Task description:
Reproduce the material that follows, please, but only from its first line to the line containing "ど、暮らしに必須な要素を選ぶ際、色や質感を一つひとつ丁寧", inclusive.

_ _ _ _ _

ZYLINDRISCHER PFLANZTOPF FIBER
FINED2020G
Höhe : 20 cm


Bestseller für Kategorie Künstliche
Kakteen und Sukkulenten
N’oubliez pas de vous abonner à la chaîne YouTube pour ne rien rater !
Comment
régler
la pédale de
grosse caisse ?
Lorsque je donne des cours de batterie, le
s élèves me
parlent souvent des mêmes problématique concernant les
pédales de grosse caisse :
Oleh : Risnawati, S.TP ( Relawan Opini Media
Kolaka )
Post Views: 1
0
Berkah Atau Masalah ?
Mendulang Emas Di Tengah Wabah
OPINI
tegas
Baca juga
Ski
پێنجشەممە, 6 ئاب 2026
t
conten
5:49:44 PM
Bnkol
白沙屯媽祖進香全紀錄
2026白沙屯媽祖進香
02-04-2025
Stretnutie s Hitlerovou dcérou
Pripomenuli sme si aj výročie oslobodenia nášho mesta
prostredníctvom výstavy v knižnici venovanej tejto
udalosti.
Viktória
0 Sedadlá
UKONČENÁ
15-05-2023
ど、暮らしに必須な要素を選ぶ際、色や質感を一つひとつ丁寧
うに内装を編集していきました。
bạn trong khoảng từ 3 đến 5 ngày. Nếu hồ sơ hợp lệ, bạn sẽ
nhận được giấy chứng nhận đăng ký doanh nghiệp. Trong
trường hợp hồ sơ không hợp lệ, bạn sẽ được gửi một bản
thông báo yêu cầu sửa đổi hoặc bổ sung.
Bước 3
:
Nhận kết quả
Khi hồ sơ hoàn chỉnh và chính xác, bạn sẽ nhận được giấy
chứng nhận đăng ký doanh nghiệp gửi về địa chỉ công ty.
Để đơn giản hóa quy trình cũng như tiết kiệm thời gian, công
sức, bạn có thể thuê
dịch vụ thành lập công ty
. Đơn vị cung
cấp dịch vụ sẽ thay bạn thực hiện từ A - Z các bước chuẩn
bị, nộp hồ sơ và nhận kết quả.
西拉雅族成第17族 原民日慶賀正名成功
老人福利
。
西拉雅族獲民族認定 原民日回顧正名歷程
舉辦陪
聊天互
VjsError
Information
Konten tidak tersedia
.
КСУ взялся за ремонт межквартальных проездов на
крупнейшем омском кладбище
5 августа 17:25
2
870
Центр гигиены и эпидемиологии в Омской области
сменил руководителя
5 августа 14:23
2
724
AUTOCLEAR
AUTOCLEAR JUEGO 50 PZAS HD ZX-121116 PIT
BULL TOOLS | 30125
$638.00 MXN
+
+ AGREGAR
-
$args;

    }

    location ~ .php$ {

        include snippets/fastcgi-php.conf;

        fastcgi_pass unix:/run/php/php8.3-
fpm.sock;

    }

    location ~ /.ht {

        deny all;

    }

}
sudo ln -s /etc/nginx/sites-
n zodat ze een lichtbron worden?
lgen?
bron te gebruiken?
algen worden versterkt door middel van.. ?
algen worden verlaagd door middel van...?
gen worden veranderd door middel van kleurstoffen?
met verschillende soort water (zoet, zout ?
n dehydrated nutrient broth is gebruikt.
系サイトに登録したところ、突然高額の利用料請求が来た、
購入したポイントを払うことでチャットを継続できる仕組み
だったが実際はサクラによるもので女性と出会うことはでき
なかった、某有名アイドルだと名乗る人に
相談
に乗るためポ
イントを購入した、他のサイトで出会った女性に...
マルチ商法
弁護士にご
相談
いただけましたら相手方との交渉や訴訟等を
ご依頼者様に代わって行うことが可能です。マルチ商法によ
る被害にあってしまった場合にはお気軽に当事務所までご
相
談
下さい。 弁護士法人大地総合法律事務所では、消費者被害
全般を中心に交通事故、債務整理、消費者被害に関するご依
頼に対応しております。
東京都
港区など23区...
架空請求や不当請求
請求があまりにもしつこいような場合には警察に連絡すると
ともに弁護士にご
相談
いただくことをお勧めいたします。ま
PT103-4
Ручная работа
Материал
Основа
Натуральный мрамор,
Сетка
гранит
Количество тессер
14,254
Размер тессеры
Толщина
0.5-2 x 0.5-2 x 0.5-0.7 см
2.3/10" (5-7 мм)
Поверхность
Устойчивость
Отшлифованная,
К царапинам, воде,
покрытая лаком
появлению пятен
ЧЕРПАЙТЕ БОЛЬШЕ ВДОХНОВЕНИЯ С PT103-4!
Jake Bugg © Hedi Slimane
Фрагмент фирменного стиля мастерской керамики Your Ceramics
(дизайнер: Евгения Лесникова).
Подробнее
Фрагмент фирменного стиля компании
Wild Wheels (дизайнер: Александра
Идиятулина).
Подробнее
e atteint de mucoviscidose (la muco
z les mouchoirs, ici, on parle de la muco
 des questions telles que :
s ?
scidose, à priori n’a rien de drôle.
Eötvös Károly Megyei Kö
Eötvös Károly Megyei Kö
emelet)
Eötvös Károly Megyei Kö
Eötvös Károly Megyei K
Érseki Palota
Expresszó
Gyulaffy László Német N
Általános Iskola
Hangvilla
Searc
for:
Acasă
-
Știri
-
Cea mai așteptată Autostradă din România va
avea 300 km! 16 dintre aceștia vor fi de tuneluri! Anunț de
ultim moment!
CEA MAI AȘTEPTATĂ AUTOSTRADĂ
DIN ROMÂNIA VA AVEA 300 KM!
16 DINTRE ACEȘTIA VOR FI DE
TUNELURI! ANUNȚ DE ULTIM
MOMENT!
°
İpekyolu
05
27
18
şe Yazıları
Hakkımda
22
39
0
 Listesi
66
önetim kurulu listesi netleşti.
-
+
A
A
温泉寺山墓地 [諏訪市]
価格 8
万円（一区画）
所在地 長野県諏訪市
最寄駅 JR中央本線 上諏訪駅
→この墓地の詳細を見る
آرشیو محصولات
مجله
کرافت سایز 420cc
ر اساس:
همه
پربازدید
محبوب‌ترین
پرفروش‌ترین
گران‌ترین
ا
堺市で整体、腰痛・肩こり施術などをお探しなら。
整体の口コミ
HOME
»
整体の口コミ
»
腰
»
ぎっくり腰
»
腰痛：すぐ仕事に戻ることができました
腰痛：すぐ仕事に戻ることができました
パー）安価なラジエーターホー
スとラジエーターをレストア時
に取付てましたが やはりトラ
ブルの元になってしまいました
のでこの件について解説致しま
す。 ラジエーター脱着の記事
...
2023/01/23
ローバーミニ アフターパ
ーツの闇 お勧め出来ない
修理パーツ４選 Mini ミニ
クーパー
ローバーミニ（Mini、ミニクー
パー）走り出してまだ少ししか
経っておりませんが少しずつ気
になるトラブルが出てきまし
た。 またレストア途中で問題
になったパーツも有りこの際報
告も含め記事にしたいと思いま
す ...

_ _ _ _ _

Completed exercise:
ZYLINDRISCHER PFLANZTOPF FIBER
FINED2020G
Höhe : 20 cm


Bestseller für Kategorie Künstliche
Kakteen und Sukkulenten
N’oubliez pas de vous abonner à la chaîne YouTube pour ne rien rater !
Comment
régler
la pédale de
grosse caisse ?
Lorsque je donne des cours de batterie, le
s élèves me
parlent souvent des mêmes problématique concernant les
pédales de grosse caisse :
Oleh : Risnawati, S.TP ( Relawan Opini Media
Kolaka )
Post Views: 1
0
Berkah Atau Masalah ?
Mendulang Emas Di Tengah Wabah
OPINI
tegas
Baca juga
Ski
پێنجشەممە, 6 ئاب 2026
t
conten
5:49:44 PM
Bnkol
白沙屯媽祖進香全紀錄
2026白沙屯媽祖進香
02-04-2025
Stretnutie s Hitlerovou dcérou
Pripomenuli sme si aj výročie oslobodenia nášho mesta
prostredníctvom výstavy v knižnici venovanej tejto
udalosti.
Viktória
0 Sedadlá
UKONČENÁ
15-05-2023
ど、暮らしに必須な要素を選ぶ際、色や質感を一つひとつ丁寧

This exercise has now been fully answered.